------ Exercise data ------

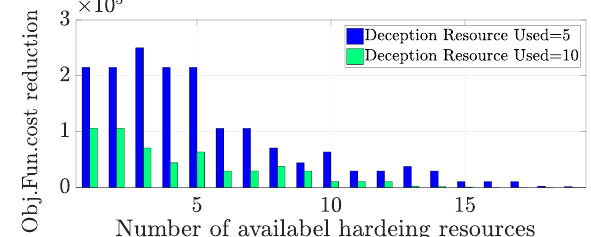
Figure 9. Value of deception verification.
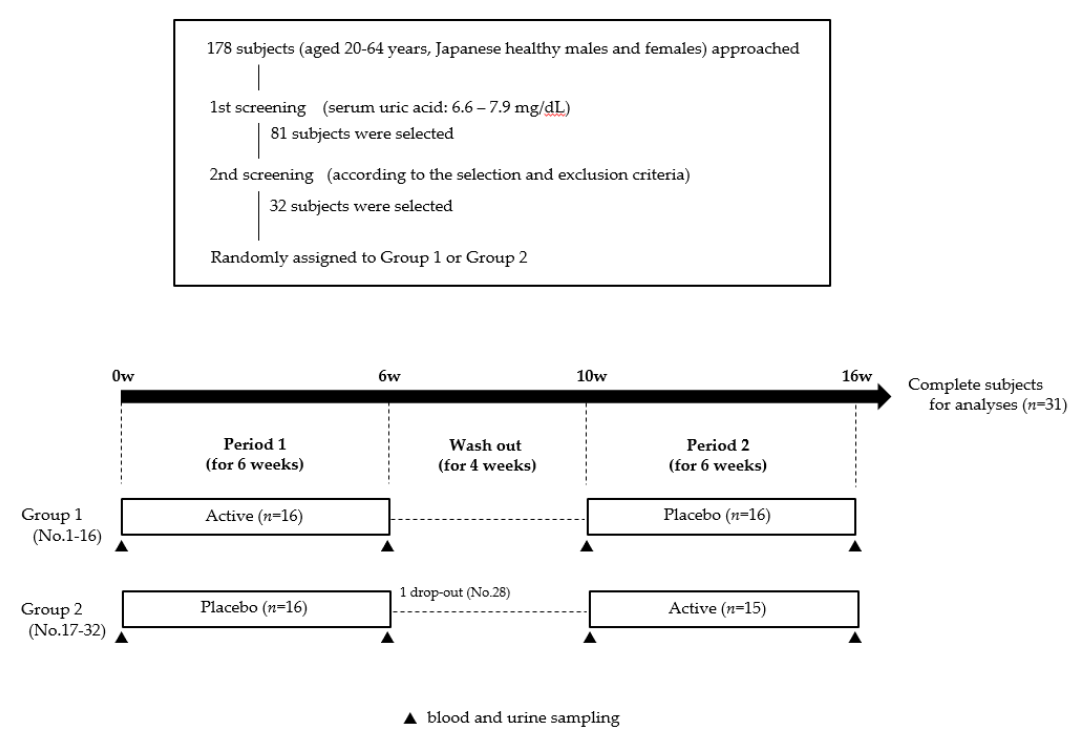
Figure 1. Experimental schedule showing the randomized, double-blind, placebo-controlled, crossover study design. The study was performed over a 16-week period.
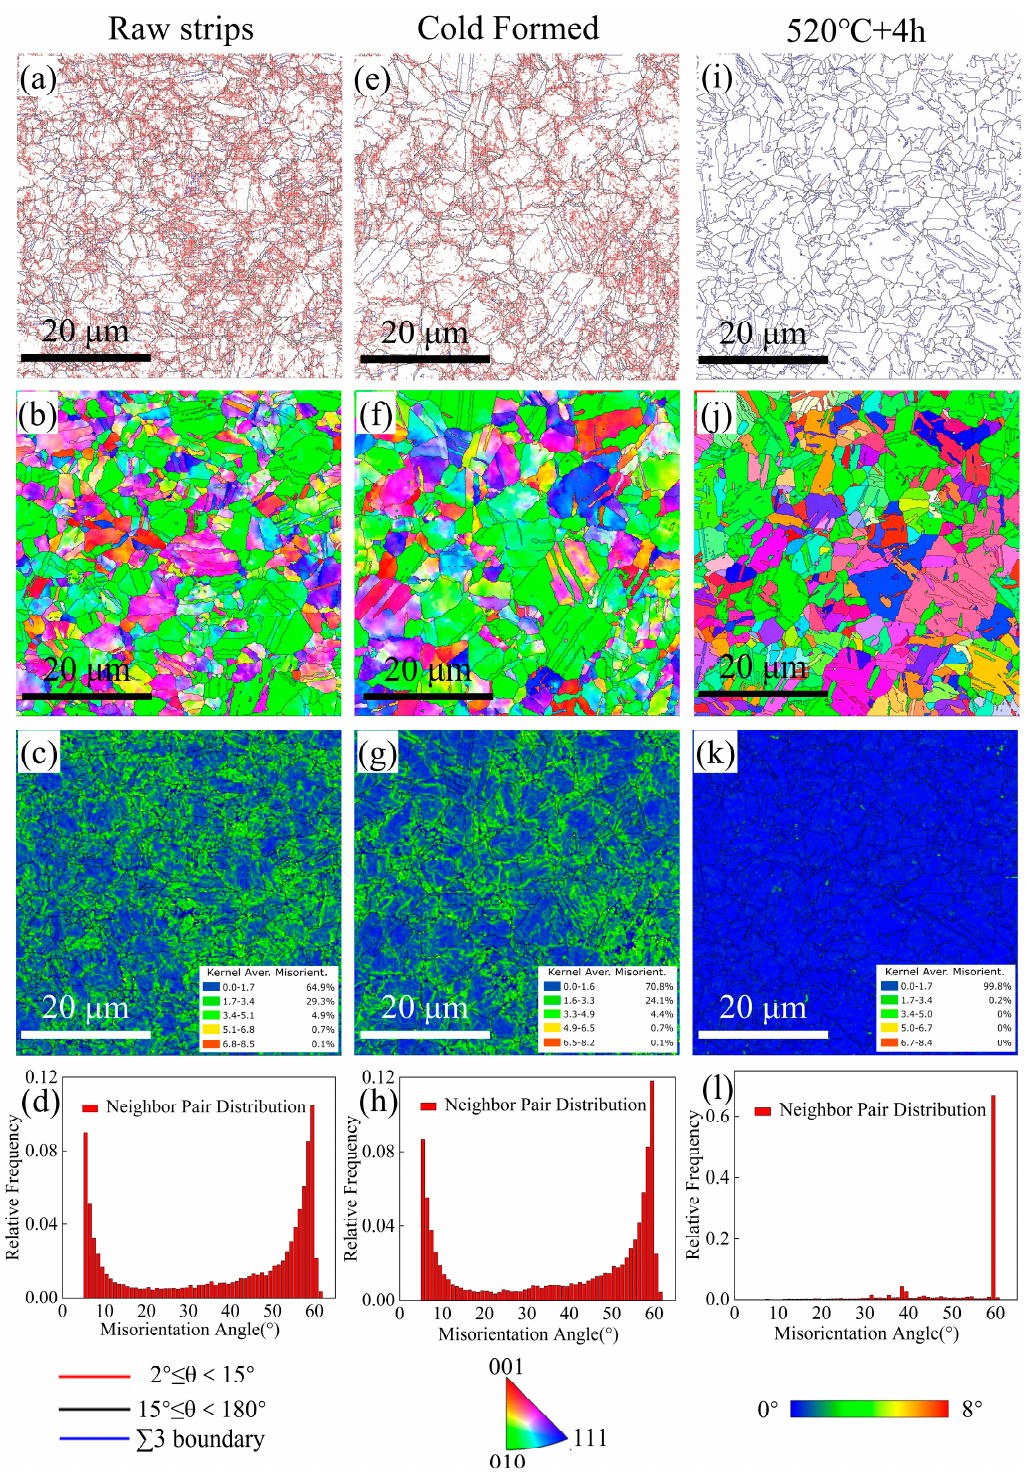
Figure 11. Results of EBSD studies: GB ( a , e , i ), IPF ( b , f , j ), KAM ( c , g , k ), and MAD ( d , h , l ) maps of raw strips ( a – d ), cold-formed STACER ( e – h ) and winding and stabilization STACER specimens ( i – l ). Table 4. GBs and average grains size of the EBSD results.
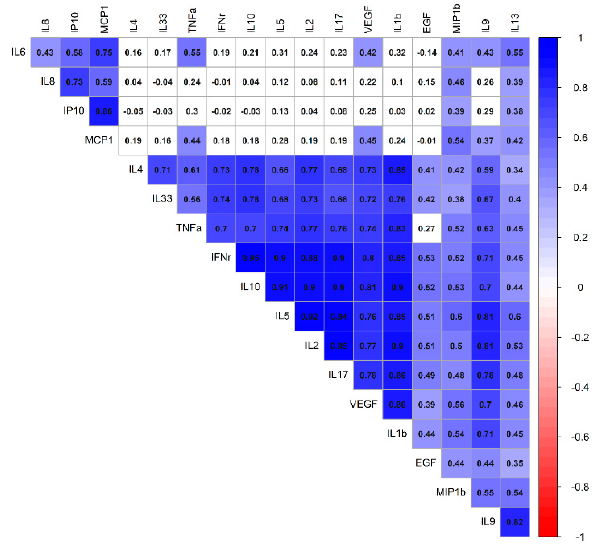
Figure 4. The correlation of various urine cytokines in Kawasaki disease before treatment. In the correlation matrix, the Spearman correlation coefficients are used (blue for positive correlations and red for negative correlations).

------

# What you should do:
From the data above, return exactly the lines from the one with "Figure 1. Experimental" up to and including the one with "Figure 11. Results". Pictures do not go in the copy.

# Written answer:
Figure 1. Experimental schedule showing the randomized, double-blind, placebo-controlled, crossover study design. The study was performed over a 16-week period.
Figure 11. Results of EBSD studies: GB ( a , e , i ), IPF ( b , f , j ), KAM ( c , g , k ), and MAD ( d , h , l ) maps of raw strips ( a – d ), cold-formed STACER ( e – h ) and winding and stabilization STACER specimens ( i – l ). Table 4. GBs and average grains size of the EBSD results.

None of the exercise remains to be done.